Posted: October 17, 2013 in AJ Kirby Short Fiction, Other Writing by AJ Kirby

blackwireOne of my all-new short fictions has been published in the inaugural issue of the Blackwire Literary Journal. You can download your copy of this lovely-looking zine, or else read it on your screen, here: http://blackwireliterary.com/issues.html

About the Journal

(This is an excerpt from the Blackwire manifesto)

“This is not a magazine for people who simply want a good story to read, something to distract them, a story that just melts their hearts and makes good honest folk vomit in a dark corner somewhere. Of course, we at Black Wire have lovely hearts and if your impulse upon sitting down to type your masterpieces is to set fire to the primary organ of your readers so that the flame burns on a different kind of colour spectrum, then our advice to you is to climb into bed with us and reveal yourselves in our black leather sheets. Our staff live only to publish great literature; not just great in terms of new ideas but work by writers with the highest understanding of structure, flow, pace and colour. If we do not receive work that we think matches what we hope to achieve, we will simply not publish that season’s issue.

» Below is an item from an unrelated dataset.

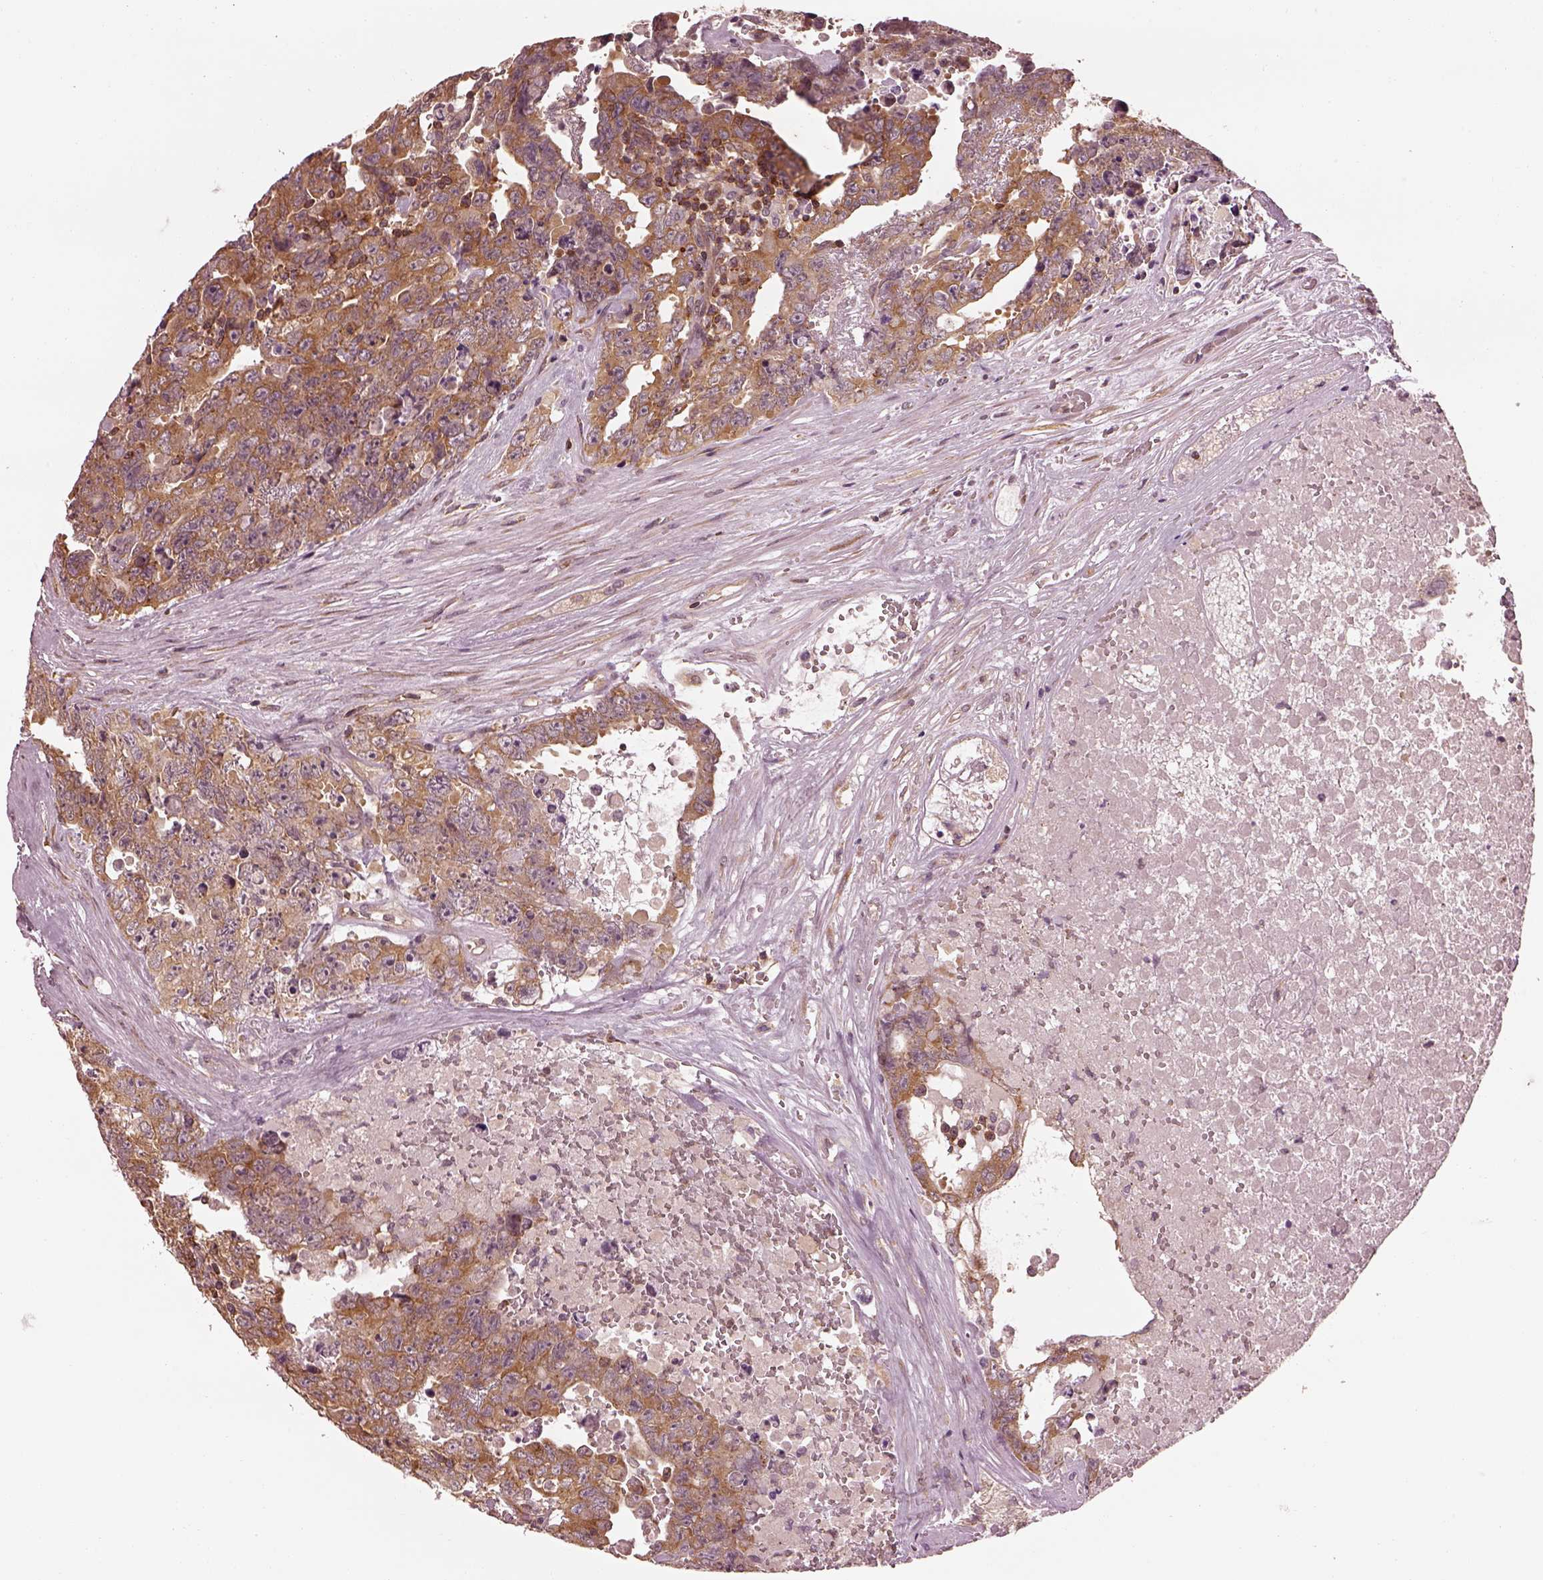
{"staining": {"intensity": "moderate", "quantity": ">75%", "location": "cytoplasmic/membranous"}, "tissue": "testis cancer", "cell_type": "Tumor cells", "image_type": "cancer", "snomed": [{"axis": "morphology", "description": "Carcinoma, Embryonal, NOS"}, {"axis": "topography", "description": "Testis"}], "caption": "Protein analysis of testis embryonal carcinoma tissue exhibits moderate cytoplasmic/membranous expression in approximately >75% of tumor cells.", "gene": "LSM14A", "patient": {"sex": "male", "age": 24}}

The reading staff at Black Wire have a long history of working with other magazines and know how predictable and bourgeois many of them have become. Though there are still a few good ones out there, let us not be too harsh. Still, this was the reason Black Wire was formed – to publish work that not only inspires through colour and language but that helps to nurture a new breed of writers that can help literature evolve into something more complex, simple and reflective of the great and terrible things that supposedly exist in the world around us. As for specific styles and ideas, do not assume that we are only interested in work that is experimental or full of insane characters. However, at the same time do not be afraid to send us work that does not follow set rules. For example, perhaps your story is set inside of a saucepan of boiling water and your protagonist is a German style hotdog.

Many literary magazines prefer a specific flavour of writing and if you do not purchase their magazine there is no real way of finding out what it is they are looking for. Unfortunately many literary magazines have the same kind of palette and so, as we see it, nothing different ever really gets accepted. If a writer submits their work to a magazine and is rejected, there are a few ways they might respond. If they had already decided that they are the next Franz Kafka, they might send the editor of the magazine a scathing email about how he or she knows nothing about writing and that one day they will be proven wrong. This is not a good way to react, as it shows the magazine that the writer is immature and in all likelihood not experienced, as all writers have had to deal with rejection. Also, it means that the reading staff of the magazine will have a good laugh at what a fool the writer is and they will likely ignore any submissions that they send thereafter. The second response is to quit. This is the worst possible response! It is only natural to feel disappointed when work is not accepted, but one must not give up, we must try again and our advice is to read, read, read. The best way to deal with rejection is to say ‘Well, if they didn’t like that, I shall write something better.’ Writing is a craft and like any craft the more we work the better we will become. Rejection is a natural and important part of becoming a serious writer. It allows the writer to divorce themselves from their ego and look at their work in a more honest and objective light.”